The Yellow Springs school district has not yet decided how to handle Trumbull’s contract and Basora is inclined to “see how the investigation turns out and let police do their job” before deciding how to move forward.

“I don’t want to incriminate someone who’s innocent — I feel that’s important — I want to make sure we’re giving due process and staying within the law,” he said.

According to Ohio Department of Education spokesperson John Charlton, if Trumbull is convicted of a sexually oriented felony, his teaching license would be automatically revoked. If there is no conviction, the state would open its own investigation based on its unique standards of proof, whereby Trumbull’s license could still be in jeopardy, Charlton said.

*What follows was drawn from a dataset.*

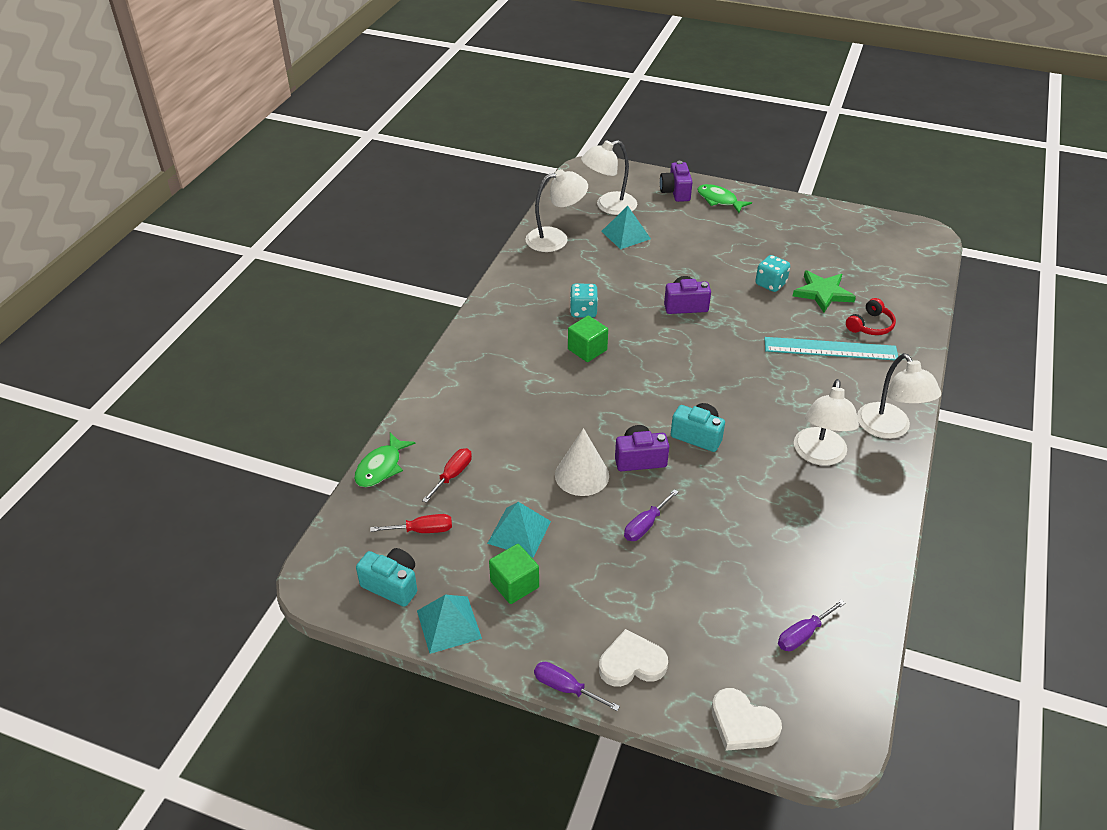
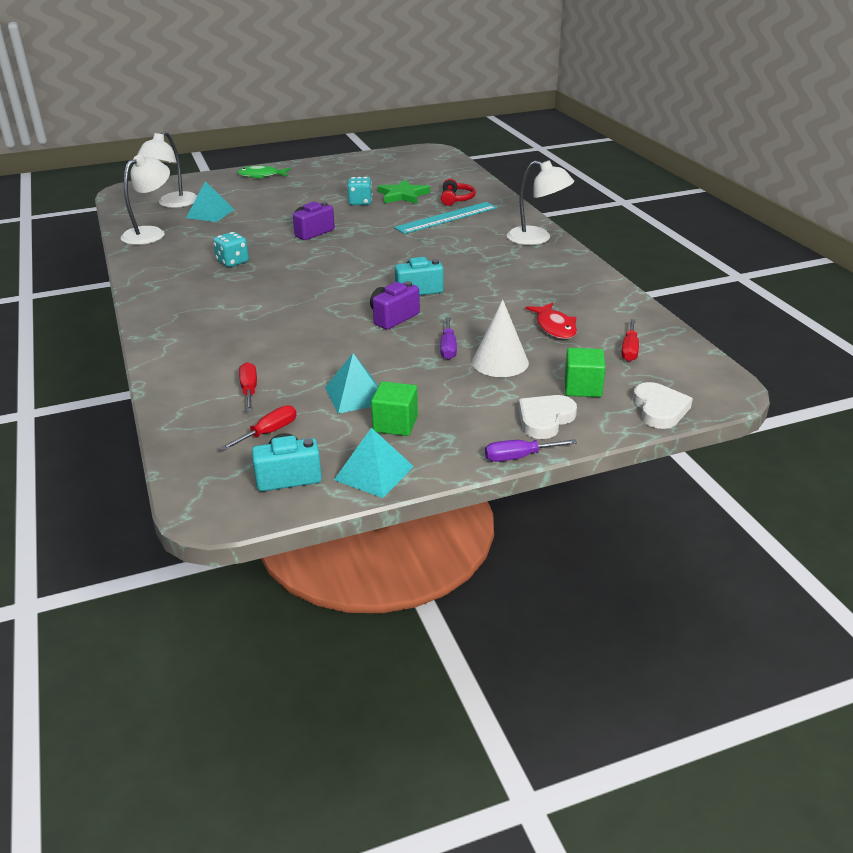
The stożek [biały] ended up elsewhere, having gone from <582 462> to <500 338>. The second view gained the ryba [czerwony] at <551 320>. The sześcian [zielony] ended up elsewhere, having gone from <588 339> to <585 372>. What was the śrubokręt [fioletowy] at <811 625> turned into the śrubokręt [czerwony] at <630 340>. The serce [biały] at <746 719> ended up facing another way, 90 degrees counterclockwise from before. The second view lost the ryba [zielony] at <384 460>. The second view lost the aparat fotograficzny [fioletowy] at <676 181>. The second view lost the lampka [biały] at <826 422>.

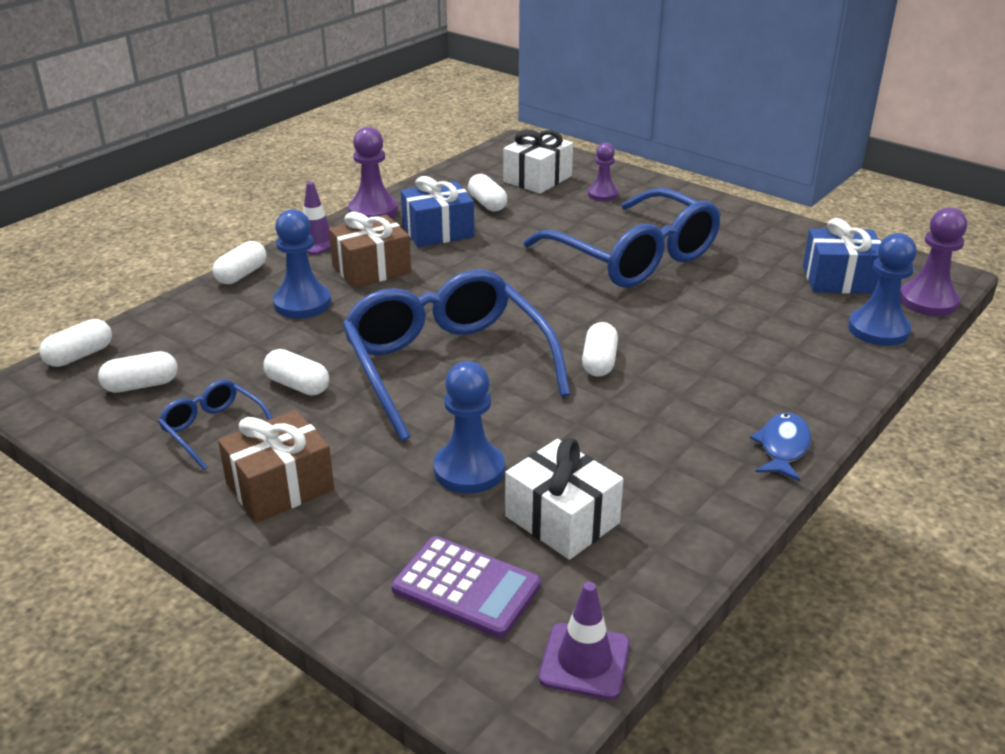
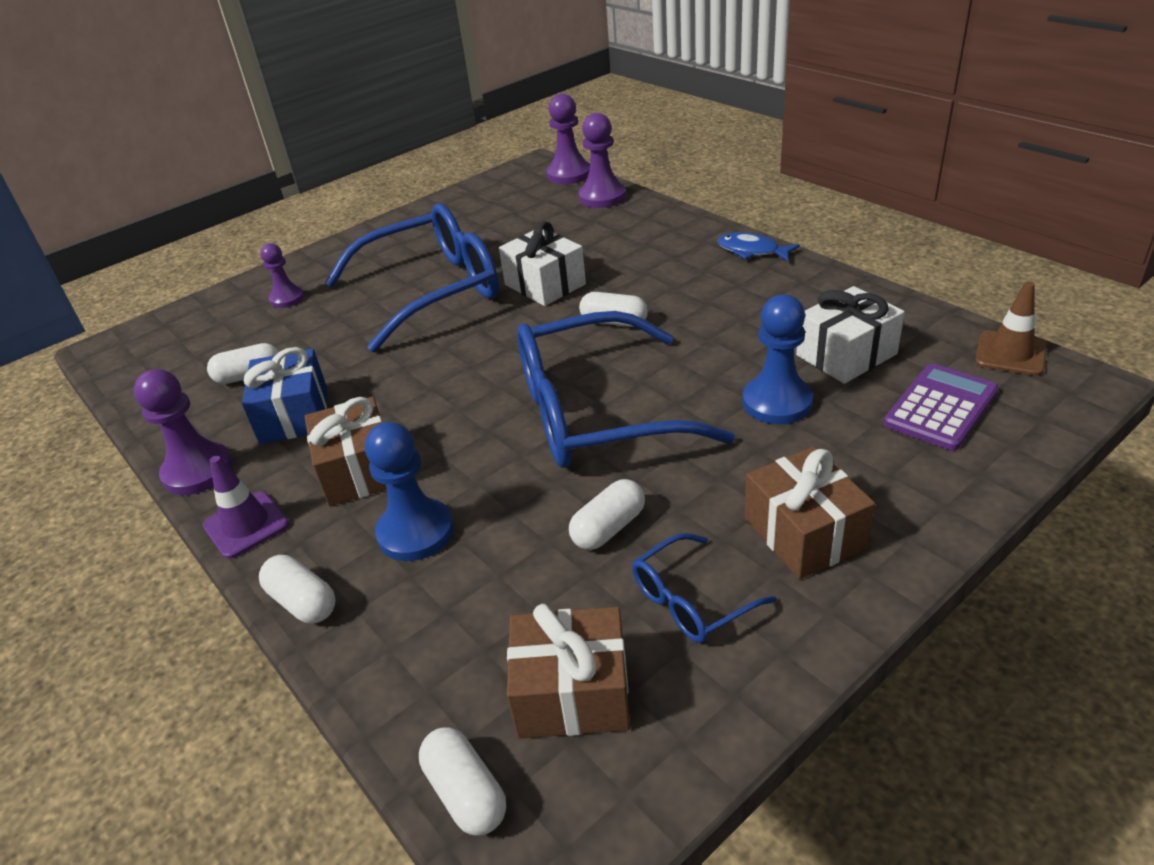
The prezent [biały] ended up elsewhere, having gone from <538 162> to <542 263>. Where the kapsułka [biały] stood at <138 372>, the prezent [brązowy] came to stand at <568 671>. What was the pionek [niebieski] at <882 289> turned into the pionek [fioletowy] at <602 160>. What was the pachołek [fioletowy] at <584 641> turned into the pachołek [brązowy] at <1011 329>. The second view lost the prezent [niebieski] at <842 256>.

In his 20 years with the district, Trumbull has had solid evaluations and positive feedback in his personnel file, Basora said. In 2010 he was nominated for and received a national Office Max award for exceptional teaching. And he has been described by his colleagues as personable and humorous, an amazing teacher, an innovator, a go-getter; and one MLS teacher said that he “will go to terrific lengths to find creative and engaging ways to help each student learn.”

Due to both the nature of the suspected offense and the length of time Trumbull has served in the district, the school wants parents to be able to decide what to tell their children and how to disclose it. The school took measures to inform just parents on Friday, and will continue to offer group and individual counseling as needed for students at both the elementary and high schools. Basora encourages families to speak up about their needs and recommends communication resources such as the National School Psychologist Association under “School Safety and Crisis Resources” or the PBS Parents website on “Talking with Kids About News.”

“You’ll have kids for the last 17 to 18 years who had Mr. Trumbull who absolutely loved him who will be hurting now and for some time,” he said. “Parents have to use their best judgement, and we recommend they seek support from counselors and therapists to figure out the best way to talk to their children about this.”